When you plan a party of any sort, your objective is to ensure that your guests have a good time. Your choice of entertainment, particularly if you are considering a DJ, is crucial. Who you choose to provide entertainment at your wedding reception or special event will have a greater degree of effect than any other factor. This includes such things as food, location, photographer, etc. After all, the entertainment portion of your event is considered to be responsible for 80% (or more) of the events success. Think about it. When was the last time you left an event saying "That party was wonderful! The entertainment was terrible, but the prime rib was terrific!" You see, the DJ you choose is critical and is a direct reflection on you.

Here are some important points to remember when you interview a DJ company.

Prompt return of your phone calls or emails.
You should expect to get a call back or an email back within 24 hours. Many DJs are out working and may not be able to return your call within an hour or two.

Is the DJ willing to meet with you and present their services even BEFORE their services have been secured or are they just trying to book the date sight unseen?
Is their material neat and professional looking, and is their presentation organized and informative? At American Party DJs LLC we are proud to offer free consultations!

Is the price too good to be true?
It seems that DJs are often the last service chosen, after much of the budget is expended on a venue, food and clothing. This often leads brides and party planners to shop for the cheapest price possible because of a lack of resources. This often backfires when holding out for the lowest price. However, if you follow the guiding principals noted here, you will know to avoid services that have a rock bottom price because they will not be able to display the level of quality and attention to detail that EVERY client deserves!

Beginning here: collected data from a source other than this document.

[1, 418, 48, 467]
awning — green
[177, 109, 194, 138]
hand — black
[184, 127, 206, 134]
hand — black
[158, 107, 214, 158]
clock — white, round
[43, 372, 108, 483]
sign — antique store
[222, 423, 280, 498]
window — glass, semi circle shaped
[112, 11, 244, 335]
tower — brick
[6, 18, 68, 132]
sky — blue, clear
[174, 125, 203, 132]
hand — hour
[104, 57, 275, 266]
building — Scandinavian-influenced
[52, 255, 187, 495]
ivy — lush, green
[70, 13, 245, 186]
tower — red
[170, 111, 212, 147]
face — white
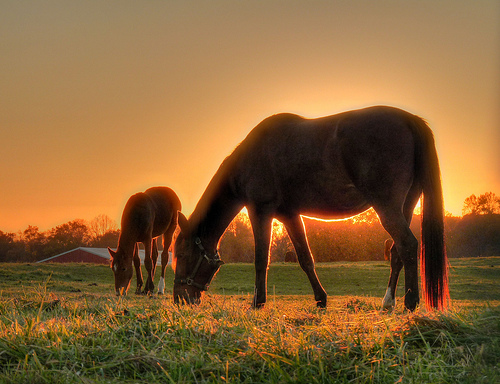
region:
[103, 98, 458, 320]
the horses are eating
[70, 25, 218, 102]
the sky is clear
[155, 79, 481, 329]
the horse is brown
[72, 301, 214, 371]
the grass is green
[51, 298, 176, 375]
the grass is long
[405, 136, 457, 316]
the tail is long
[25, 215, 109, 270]
the trees are far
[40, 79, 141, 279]
the sky is orange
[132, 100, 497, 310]
the horse is standing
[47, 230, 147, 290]
the roof is white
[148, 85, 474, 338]
Large brown horse eating grass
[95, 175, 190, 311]
Large brown horse eating grass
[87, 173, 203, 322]
Large brown horse with white foot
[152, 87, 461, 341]
Large brown horse with white foot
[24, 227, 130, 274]
Large red building with white roof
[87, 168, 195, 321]
Horse with head down eating grass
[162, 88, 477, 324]
Horse with head down eating grass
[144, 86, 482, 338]
Horse wearing a bridle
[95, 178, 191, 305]
Horse bent over eating grass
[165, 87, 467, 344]
Horse bent over eating grass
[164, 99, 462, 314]
horse eating grass in a field backlit by sunset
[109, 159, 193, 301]
second horse eating grass in field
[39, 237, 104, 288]
top of distant red building with white top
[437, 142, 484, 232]
bright yellow sunset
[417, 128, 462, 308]
tail of horse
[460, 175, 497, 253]
distant tree outlined by yellow sunset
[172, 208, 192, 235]
horses ear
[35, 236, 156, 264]
white roof of distant building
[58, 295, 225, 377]
green grass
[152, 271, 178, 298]
white spot on horses leg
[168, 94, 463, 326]
Horse eating green grass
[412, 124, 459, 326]
Tail of horse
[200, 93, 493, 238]
Sunset behind a horse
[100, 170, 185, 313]
Horse is eating grass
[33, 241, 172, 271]
Building behind the hill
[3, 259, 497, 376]
Grass in the prairie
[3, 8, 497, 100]
Sky is cloud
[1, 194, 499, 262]
Trees in the background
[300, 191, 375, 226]
Underbelly of horse is round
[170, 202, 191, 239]
Ear of horse is pointy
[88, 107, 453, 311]
two horses in a field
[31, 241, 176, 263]
red barn with white roof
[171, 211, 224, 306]
head of horse with bridle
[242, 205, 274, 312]
left front leg of horse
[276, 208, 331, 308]
right front leg of horse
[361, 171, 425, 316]
back legs of horse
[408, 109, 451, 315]
long tail of horse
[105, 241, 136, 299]
head of smaller horse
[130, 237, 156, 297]
front legs of smaller horse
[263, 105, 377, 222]
body of larger horse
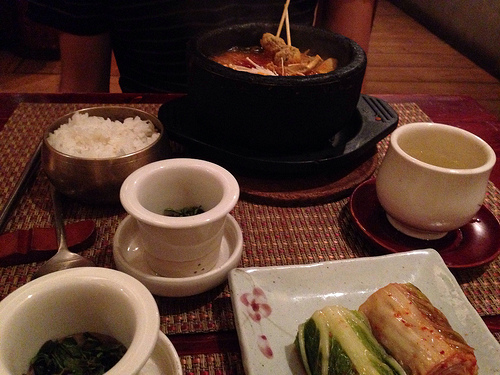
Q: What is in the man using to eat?
A: Chopsticks.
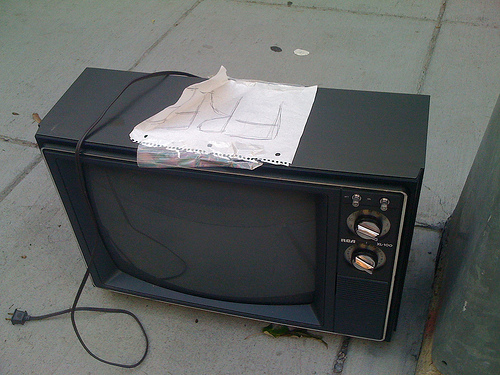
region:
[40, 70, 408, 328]
An analog television set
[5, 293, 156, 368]
An analog television set cable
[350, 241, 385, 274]
An analog television set tunning knob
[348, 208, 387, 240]
An analog television set tunning knob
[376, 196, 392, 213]
An analog television set tunning knob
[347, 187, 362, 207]
An analog television set tunning knob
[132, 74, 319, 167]
Free paper sign on the tv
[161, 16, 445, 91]
A cemented tile wall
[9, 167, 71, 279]
An analog television set tunning knob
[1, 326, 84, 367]
An analog television set tunning knob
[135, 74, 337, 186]
white paper on tv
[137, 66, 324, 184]
paper is old and rumpled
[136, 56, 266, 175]
black writing on paper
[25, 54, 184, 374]
black cord on tv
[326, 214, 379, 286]
grey knobs on tv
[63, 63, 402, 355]
black frame for tv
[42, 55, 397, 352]
CRT tv on grey sidewalk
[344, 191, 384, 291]
adjustment knobs on control panel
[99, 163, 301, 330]
curved screen on tv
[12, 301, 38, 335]
two prong plug for tv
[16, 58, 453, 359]
a television outside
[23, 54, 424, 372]
a television on the sidewalk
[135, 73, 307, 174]
a sign that says Free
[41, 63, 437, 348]
a free television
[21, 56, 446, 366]
a television with a sign on it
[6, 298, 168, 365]
a cord on the sidewalk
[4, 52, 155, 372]
a cord to a television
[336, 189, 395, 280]
controls on a television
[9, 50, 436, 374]
a free old tv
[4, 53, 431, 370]
an old black television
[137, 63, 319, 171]
Sign on the television.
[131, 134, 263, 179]
Tape attaching paper to television.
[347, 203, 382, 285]
Knob on the television.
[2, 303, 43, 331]
Plug in to the television.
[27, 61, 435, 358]
Television on the ground.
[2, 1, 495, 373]
Concrete squares on the ground.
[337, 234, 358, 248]
White writing on the television.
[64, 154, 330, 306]
Glass on the television screen.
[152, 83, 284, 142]
Gray writing on the paper.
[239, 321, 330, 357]
Green leaf on the ground.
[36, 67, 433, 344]
Old black television sitting on sidewalk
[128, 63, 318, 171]
Sheet of notebook paper taped to television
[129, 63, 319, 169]
Handwritten sign saying "FREE" on top of television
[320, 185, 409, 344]
Panel of television with channel-changer dials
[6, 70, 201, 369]
Electrical cord attached to television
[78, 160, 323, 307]
Old-fashioned screen of television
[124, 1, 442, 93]
Square section of cement sidewalk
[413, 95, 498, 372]
Gray wall beside television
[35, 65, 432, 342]
Free television sitting outside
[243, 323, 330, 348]
Green leaf lying on sidewalk in front of television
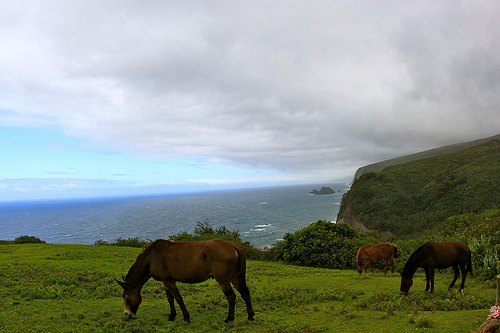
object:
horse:
[399, 239, 475, 295]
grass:
[0, 254, 77, 332]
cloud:
[1, 0, 499, 179]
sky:
[1, 0, 500, 202]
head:
[397, 270, 414, 295]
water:
[0, 181, 351, 249]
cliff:
[334, 133, 499, 241]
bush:
[259, 218, 393, 269]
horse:
[114, 238, 257, 323]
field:
[1, 242, 500, 331]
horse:
[351, 242, 399, 275]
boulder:
[309, 186, 334, 195]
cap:
[253, 222, 274, 231]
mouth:
[123, 308, 136, 318]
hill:
[1, 206, 499, 332]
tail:
[467, 249, 474, 276]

Is the person knowledgeable about your type of event?
There are all kinds of DJs. Club DJs, Rave DJs, Wedding DJs…the list is endless!! Can the DJ you interview handle your type of event? Ask the DJ how many events of your type have they done.

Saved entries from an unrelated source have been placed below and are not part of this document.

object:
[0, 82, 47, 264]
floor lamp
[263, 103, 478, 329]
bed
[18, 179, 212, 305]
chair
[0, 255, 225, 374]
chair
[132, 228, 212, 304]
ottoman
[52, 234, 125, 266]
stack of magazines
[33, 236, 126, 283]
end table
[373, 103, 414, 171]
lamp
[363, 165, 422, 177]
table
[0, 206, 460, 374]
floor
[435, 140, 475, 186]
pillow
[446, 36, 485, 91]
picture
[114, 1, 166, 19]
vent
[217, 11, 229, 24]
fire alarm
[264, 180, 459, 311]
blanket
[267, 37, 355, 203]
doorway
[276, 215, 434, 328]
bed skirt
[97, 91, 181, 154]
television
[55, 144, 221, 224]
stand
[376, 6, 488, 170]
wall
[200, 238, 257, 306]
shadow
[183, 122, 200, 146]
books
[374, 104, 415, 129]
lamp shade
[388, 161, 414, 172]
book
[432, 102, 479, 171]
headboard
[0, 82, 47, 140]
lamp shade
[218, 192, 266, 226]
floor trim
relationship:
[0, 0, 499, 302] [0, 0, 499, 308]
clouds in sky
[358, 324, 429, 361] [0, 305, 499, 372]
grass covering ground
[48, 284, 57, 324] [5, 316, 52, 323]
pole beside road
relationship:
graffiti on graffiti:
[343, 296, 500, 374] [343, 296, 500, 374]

Does the DJ take their trade seriously enough to attend trade seminars on a regular basis?
Is he a member of any professional industry associations?

What sort of tools does the DJ use to procure and plan your event?
In a good interview, the DJ should show you a sample copy of the contract.

Does the DJ have a music list that shows you what sort of music he or she has available?
Many DJs do not use music lists, others do. However, in some fashion, you (the client) need to be assured that the DJ you hire not only has a sizable collection, but has a variety of music, especially for wedding receptions, where there will be a wide range of age groups in the same room together. Does the DJ use professional grade equipment? If the DJ does not have pictures of his or her gear, you should ask to set up a time to see the equipment or see pictures of the DJs set up. Although there are many fine stereo equipment components made, they are not suitable for commercial or repeated use and varying room conditions. The DJ should be able to tell you what they use and characterize the equipment as professional grade.

Will the DJ offer to meet with you AFTER signing the contract to plan the details of your event?
A professional DJ should ALWAYS be willing to discuss your event at any mutually agreeable point in time before the event, and should display the flexibility to accommodate changes, be creative, and help you solve problems. Meeting your DJ to plan your event is of paramount importance to the success of your event such as a Wedding Reception. Will the person that you interview be the person that will perform at your event? This is THE most common complaint about the DJ industry today. The person you meet turns out NOT to be the person that actually does your show. Often, you are not made aware of this. Ask the DJ you interview if they will be the actual person performing, or will someone else perform the event. You need to know this UP FRONT before you sign a contract.